**Brief 1**. Translate this sentence from the MACE deployment passage into Spanish: "``.pb`` file will be generated only when build_type is ``proto``."
**Brief 2**.
Using the MACE deployment passage, answer:
(a) Which dynamic library does it list, and what use does its note restrict it to?
(b) Which file does it point to for full usage?
(c) What device type does step 2 of the code declare?
**Brief 3**. Extend the MACE deployment passage after its final comment line. Write the code for step 3 and the steps after it in the same commented C++ style.

The followings list the details.

**header files**
    * ``include/mace/public/*.h``

**static libraries**
    * ``library/${target_abi}/*.a``

**dynamic libraries**
    * ``library/libhexagon_controller.so``

    .. note::

        only use for DSP

**model files**
    * ``model/${MODEL_TAG}.pb``
    * ``model/${MODEL_TAG}.data``

    .. note::

        ``.pb`` file will be generated only when build_type is ``proto``.

**OpenCL compiled kernel binary file**
    * ``opencl/${target_abi}/${library_name}_compiled_opencl_kernel.${device_name}.${target_soc}.bin``

    .. note::

        This file will be generated only when specify ``target_soc`` and runtime is ``gpu``.

    .. warning::

        This file rely on the OpenCL driver on the phone, you should update the file when OpenCL driver changed.

**tar package**
    * ``./build/${library_name}/libmace_${library_name}.tar.gz``

    .. note::

        This file package all the above files which used for deployment.

=============
5. how to use
=============

Please refer to \ ``mace/examples/example.cc``\ for full usage. the following list the key steps.

.. code:: cpp

    // include the header files
    #include "mace/public/mace.h"
    #include "mace/public/mace_runtime.h"
    #include "mace/public/mace_engine_factory.h"

    // 0. set internal storage factory（**Call once**）
    const std::string file_path ="/path/to/store/internel/files";
    std::shared_ptr<KVStorageFactory> storage_factory(
        new FileStorageFactory(file_path));
    ConfigKVStorageFactory(storage_factory);

    // 1. set precompiled OpenCL binary file paths if you use gpu of specified SOC,
    //    Besides the binary rely on the OpenCL driver of the SOC,
    //    if OpenCL driver changed, you should recompiled the binary file.
    if (device_type == DeviceType::GPU) {
      mace::SetOpenCLBinaryPaths(opencl_binary_paths);
    }

    // 2. Declare the device type(must be same with ``runtime`` in configuration file)
    DeviceType device_type = DeviceType::GPU;

    // 3. Define the input and output tensor names.

**Data**.
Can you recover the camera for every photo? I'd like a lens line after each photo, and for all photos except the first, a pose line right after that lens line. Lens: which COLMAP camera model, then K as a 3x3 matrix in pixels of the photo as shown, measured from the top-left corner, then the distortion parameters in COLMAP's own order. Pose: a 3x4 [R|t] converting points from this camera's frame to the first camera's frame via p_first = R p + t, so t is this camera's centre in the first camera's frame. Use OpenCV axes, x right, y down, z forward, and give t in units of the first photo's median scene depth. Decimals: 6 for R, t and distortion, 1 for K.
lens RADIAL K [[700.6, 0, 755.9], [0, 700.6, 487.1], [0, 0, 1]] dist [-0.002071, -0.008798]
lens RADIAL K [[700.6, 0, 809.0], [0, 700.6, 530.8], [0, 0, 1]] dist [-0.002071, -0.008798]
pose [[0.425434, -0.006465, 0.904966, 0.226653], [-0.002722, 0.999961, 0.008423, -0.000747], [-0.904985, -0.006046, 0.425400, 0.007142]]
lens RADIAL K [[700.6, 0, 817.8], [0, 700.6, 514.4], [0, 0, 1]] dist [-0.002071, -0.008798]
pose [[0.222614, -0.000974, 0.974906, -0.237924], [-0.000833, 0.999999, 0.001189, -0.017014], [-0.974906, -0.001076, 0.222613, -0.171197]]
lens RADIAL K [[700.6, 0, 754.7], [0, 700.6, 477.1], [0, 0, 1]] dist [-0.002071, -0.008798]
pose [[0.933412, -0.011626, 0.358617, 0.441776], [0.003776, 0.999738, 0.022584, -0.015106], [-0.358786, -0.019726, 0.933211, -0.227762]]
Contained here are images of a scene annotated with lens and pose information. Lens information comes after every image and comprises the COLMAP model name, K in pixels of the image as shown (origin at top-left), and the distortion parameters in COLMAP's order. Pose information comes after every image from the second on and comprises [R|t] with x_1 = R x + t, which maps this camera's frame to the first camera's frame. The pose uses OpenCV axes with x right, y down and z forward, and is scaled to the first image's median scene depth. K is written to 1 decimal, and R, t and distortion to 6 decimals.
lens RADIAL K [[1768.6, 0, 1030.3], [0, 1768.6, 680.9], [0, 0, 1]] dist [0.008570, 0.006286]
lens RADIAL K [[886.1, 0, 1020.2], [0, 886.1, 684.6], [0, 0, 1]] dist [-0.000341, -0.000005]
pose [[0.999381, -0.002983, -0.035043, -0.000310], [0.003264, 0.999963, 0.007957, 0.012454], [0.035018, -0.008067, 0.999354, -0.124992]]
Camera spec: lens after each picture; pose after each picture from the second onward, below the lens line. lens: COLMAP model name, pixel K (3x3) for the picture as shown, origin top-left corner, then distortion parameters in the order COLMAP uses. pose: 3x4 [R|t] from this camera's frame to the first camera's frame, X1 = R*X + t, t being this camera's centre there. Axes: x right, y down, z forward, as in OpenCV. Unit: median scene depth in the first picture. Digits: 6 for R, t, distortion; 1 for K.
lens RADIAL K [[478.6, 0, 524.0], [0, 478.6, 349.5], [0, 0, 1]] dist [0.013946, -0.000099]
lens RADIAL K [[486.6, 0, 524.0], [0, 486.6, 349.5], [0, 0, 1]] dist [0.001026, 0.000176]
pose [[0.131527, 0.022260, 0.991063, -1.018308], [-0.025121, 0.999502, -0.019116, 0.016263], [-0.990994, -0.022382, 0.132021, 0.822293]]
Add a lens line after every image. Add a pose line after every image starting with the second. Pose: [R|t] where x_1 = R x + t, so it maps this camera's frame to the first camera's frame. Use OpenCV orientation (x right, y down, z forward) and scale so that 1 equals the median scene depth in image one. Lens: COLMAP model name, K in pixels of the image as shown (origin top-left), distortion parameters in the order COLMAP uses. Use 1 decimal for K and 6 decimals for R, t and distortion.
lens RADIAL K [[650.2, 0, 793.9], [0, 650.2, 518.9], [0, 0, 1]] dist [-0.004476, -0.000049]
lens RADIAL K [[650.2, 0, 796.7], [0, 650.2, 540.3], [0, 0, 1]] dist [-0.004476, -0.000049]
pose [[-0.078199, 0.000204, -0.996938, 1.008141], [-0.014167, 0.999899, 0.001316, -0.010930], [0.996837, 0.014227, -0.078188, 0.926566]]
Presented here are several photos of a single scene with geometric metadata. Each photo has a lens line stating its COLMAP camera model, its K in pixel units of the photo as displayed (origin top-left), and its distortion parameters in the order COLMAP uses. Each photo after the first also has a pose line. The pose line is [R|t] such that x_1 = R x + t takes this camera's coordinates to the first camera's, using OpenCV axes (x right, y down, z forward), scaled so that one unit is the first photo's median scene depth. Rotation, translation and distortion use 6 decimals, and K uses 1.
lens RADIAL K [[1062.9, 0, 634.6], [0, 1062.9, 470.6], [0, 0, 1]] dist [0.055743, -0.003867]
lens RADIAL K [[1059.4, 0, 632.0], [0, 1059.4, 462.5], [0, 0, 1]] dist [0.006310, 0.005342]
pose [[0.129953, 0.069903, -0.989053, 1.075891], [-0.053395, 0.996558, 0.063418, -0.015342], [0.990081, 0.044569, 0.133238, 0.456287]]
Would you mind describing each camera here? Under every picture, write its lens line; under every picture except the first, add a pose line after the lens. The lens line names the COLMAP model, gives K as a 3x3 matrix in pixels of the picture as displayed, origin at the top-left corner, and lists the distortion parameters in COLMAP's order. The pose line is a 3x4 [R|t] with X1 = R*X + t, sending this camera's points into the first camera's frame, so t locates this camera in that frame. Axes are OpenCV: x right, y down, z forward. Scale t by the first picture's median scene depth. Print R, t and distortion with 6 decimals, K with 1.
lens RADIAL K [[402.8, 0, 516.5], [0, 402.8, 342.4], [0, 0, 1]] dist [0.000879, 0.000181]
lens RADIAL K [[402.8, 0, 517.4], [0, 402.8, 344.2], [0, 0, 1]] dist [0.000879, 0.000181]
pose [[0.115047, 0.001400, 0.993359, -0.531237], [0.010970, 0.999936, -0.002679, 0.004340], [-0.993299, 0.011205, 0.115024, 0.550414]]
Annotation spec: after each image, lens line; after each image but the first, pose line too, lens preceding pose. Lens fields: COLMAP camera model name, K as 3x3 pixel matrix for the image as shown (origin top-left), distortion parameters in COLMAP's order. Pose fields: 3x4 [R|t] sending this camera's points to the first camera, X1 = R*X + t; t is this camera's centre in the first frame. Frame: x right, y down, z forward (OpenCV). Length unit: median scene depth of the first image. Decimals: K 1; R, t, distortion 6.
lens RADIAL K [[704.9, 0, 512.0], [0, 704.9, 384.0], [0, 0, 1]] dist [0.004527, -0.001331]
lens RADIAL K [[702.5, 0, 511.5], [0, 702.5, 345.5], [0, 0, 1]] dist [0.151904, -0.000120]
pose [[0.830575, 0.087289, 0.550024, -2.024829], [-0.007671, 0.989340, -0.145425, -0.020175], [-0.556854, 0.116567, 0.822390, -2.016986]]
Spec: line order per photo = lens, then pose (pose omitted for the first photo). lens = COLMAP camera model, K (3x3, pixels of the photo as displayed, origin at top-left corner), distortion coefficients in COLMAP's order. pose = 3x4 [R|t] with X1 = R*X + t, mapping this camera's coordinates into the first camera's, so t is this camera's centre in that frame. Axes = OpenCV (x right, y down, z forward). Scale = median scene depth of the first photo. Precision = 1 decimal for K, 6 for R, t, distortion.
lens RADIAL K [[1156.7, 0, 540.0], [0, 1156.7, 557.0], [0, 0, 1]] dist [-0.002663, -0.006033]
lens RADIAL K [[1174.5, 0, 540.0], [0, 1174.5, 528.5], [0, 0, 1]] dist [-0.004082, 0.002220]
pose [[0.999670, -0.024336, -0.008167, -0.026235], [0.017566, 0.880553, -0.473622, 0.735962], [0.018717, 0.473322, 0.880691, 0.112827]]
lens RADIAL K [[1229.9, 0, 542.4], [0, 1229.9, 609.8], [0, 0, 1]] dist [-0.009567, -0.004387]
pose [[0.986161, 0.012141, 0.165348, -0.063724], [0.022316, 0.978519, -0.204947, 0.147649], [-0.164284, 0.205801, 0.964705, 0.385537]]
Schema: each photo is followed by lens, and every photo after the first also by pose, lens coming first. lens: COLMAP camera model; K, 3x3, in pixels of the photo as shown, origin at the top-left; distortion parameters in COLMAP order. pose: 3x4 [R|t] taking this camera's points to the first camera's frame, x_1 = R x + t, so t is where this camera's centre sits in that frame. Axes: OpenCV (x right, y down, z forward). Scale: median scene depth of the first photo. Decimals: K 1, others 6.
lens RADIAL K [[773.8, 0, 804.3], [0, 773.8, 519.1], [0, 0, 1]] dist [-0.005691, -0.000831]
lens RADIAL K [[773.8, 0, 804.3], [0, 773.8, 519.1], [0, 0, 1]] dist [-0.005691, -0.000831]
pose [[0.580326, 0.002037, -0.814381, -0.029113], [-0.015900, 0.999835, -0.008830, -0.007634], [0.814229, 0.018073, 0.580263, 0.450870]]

**Task output 1**. El archivo ``.pb`` se generará solo cuando build_type sea ``proto``.

**Task output 2**.
(a) ``library/libhexagon_controller.so``, only for DSP.
(b) ``mace/examples/example.cc``
(c) ``DeviceType::GPU``

**Task output 3**.
    std::vector<std::string> input_names = {...};
    std::vector<std::string> output_names = {...};

    // 4. Create MaceEngine object
    std::shared_ptr<mace::MaceEngine> engine;
    MaceStatus create_engine_status;
    // Create Engine from code
    create_engine_status =
        CreateMaceEngineFromCode(model_name.c_str(),
                                 nullptr,
                                 input_names,
                                 output_names,
                                 device_type,
                                 &engine);
    // Create Engine from proto file
    create_engine_status =
        CreateMaceEngineFromProto(model_pb_data,
                                  model_data_file.c_str(),
                                  input_names,
                                  output_names,
                                  device_type,
                                  &engine);
    if (create_engine_status != MaceStatus::MACE_SUCCESS) {
      // do something
    }

    // 5. Create Input and Output objects
    std::map<std::string, mace::MaceTensor> inputs;
    std::map<std::string, mace::MaceTensor> outputs;
    for (size_t i = 0; i < input_count; ++i) {
      // Allocate input and output
      int64_t input_size =
          std::accumulate(input_shapes[i].begin(), input_shapes[i].end(), 1,
                          std::multiplies<int64_t>());
      auto buffer_in = std::shared_ptr<float>(new float[input_size],
                                              std::default_delete<float[]>());
      // load input
      ...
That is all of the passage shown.